21 August 1995 00:00 [Source: ACN]
AT LEAST two listed Chinese companies in the chemicals sector plan to issue more shares on the Hong Kong exchange next year, said industry sources in Hong Kong.
Shanghai Petrochemicals and Jilin Chemicals are expected to issue more shares next year, said sources, but declined to give details because the plans were still 'at the early stage'.
Recently, Jilin Chemicals also said it will issue US$120.5m worth of corporate bonds to finance the building of a 300 000 tonne/year ethylene project in Northeast China. (ACN 7 Aug, p7). The group was listed on the Hong Kong exchange in May this year through Jilin Chemical Industrial Company. The exercise raised HK$1.5bn (US$193.8m).
There is also market talk that listed Yizheng Chemical Fibre might tap the market again to finance the fourth phase of its expansion plans.
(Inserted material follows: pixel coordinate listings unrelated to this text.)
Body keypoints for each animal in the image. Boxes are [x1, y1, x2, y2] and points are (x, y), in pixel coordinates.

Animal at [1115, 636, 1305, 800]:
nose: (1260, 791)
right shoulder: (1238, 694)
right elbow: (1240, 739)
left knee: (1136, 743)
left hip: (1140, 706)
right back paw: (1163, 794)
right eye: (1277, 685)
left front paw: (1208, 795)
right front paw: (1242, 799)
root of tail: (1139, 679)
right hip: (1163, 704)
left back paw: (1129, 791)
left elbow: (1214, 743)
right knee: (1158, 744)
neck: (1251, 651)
It is planning to invest some Rmb 14bn (US$1.7bn) to expand its polyester and associated production facilities (ACN 17 July, p4).
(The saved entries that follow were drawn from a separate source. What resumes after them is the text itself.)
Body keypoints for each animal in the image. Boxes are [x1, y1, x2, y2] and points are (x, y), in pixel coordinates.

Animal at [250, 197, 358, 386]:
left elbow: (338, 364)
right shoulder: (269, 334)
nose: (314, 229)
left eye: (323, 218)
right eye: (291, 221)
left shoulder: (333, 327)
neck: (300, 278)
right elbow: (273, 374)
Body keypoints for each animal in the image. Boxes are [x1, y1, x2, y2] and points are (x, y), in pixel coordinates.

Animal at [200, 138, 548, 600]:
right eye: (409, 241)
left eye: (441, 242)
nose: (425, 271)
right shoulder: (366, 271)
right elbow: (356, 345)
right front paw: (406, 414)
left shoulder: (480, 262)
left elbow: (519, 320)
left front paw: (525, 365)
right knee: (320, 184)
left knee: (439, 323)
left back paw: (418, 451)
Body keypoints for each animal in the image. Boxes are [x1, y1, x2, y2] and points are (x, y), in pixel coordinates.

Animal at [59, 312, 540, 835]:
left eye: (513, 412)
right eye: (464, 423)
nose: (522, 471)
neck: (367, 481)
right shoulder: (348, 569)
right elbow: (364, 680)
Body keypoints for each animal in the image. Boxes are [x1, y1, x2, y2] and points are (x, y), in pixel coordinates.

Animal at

Analysts think it is unlikely that there will be new listings of chemical companies within the year and next year because the Chinese government had indicated that the new overseas listings which are likely to be approved will focus on other sectors like power generation, automobile, and transportation.
Petrochemical firms were among the first batch of firms which were approved for overseas listing because of their huge financial requirements, said analysts.
China has already listed five chemical companies on the exchange and together they make up more than 50% of total share capital of H shares on the HK exchange.